▶ [EXERCISE] Check each line of the listing below for the string "counter", then copy every line that has it.

··········

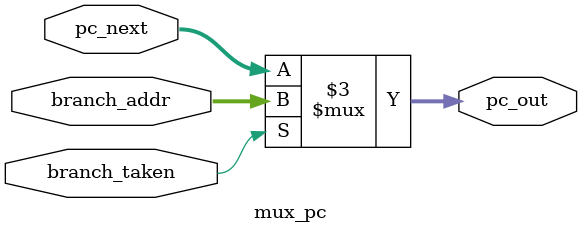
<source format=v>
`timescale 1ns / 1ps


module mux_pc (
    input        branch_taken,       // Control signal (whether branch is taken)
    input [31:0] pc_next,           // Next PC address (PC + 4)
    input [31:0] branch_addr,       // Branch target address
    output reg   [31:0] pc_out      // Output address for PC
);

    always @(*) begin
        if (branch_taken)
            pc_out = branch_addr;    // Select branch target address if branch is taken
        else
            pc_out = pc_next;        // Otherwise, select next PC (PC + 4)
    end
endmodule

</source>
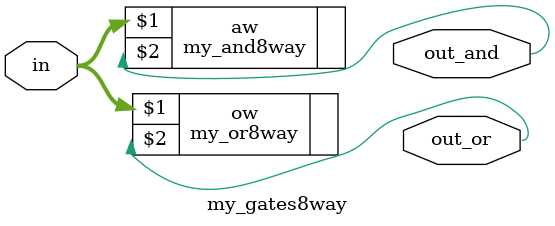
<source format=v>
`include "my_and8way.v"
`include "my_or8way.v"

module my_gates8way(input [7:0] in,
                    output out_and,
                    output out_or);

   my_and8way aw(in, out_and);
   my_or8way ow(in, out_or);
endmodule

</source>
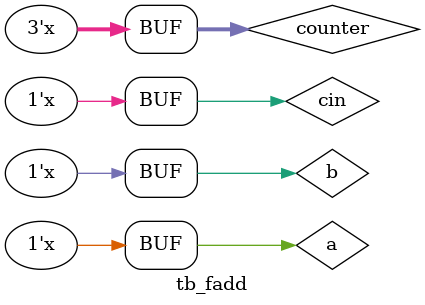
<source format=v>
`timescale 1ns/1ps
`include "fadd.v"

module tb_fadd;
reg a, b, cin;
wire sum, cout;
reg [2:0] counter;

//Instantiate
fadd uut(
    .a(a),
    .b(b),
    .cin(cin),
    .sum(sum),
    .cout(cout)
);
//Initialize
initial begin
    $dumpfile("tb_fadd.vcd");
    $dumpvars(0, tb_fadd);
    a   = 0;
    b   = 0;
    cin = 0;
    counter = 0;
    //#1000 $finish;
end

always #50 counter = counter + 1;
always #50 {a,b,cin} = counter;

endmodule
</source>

··········

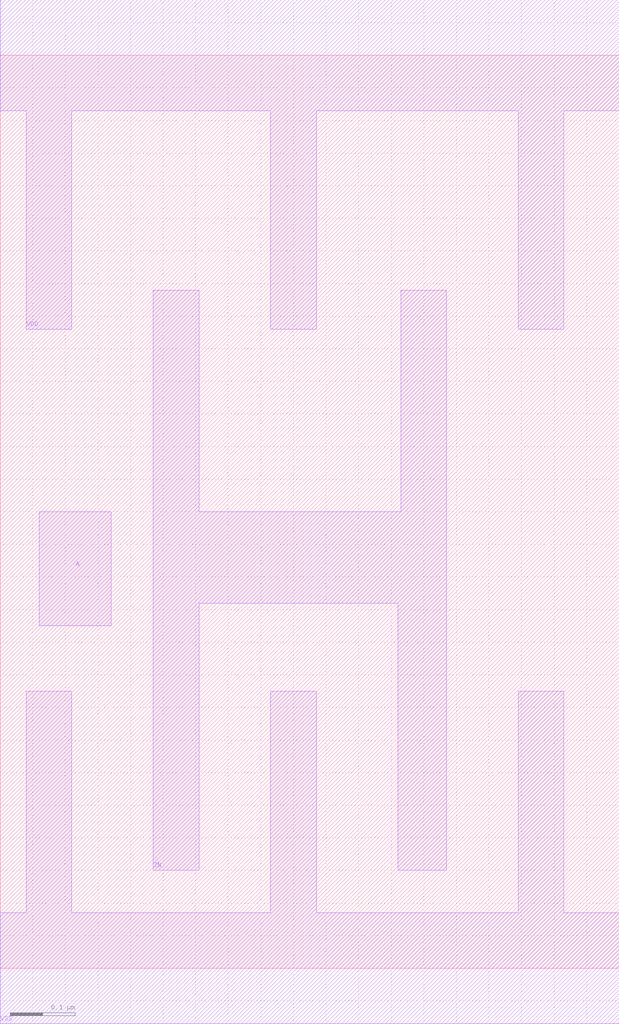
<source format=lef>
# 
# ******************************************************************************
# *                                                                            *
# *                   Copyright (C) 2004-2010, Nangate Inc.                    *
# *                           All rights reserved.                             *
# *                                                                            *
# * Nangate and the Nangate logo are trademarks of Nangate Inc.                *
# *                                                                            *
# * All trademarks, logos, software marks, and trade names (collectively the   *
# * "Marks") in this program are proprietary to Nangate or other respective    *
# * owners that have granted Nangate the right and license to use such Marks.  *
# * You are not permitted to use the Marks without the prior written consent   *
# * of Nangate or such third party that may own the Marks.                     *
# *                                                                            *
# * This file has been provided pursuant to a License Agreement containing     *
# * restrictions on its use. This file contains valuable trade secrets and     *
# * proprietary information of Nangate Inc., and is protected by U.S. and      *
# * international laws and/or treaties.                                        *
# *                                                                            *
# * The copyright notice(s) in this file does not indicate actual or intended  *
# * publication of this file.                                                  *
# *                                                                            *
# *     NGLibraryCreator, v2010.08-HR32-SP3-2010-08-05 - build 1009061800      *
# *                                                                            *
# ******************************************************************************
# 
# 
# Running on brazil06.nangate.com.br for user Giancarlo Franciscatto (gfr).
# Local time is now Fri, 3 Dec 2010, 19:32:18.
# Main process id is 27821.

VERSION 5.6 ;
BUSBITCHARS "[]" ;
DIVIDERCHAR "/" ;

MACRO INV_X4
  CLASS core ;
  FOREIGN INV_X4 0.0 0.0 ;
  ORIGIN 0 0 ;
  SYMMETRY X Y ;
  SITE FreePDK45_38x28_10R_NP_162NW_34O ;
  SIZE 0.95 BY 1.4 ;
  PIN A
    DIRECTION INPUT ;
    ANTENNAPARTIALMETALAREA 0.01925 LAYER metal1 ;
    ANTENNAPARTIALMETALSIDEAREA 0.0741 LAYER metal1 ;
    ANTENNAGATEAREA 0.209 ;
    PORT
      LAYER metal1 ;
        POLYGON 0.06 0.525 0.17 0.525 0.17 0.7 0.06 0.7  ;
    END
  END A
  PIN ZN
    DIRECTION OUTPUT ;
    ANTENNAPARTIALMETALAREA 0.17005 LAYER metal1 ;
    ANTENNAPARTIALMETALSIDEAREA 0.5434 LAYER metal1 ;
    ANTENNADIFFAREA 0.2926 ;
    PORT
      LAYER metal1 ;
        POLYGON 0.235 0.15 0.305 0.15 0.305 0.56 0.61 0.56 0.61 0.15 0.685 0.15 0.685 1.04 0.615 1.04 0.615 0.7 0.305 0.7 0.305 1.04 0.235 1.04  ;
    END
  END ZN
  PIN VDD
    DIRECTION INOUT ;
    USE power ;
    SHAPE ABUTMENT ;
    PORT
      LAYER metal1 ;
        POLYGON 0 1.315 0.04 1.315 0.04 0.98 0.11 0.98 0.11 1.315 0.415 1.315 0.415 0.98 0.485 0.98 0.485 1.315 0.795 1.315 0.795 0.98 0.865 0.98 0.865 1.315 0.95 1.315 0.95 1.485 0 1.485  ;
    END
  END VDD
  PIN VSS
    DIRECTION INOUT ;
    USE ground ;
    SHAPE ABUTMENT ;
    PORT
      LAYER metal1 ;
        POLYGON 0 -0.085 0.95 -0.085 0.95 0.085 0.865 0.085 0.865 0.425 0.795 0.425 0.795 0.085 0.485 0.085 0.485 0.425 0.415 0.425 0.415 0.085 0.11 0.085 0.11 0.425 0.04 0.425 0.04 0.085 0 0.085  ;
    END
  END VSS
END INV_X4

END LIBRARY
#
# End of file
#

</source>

··········

▶ [ANSWER TO THIS EXERCISE]
reg [2:0] counter;
    counter = 0;
always #50 counter = counter + 1;
always #50 {a,b,cin} = counter;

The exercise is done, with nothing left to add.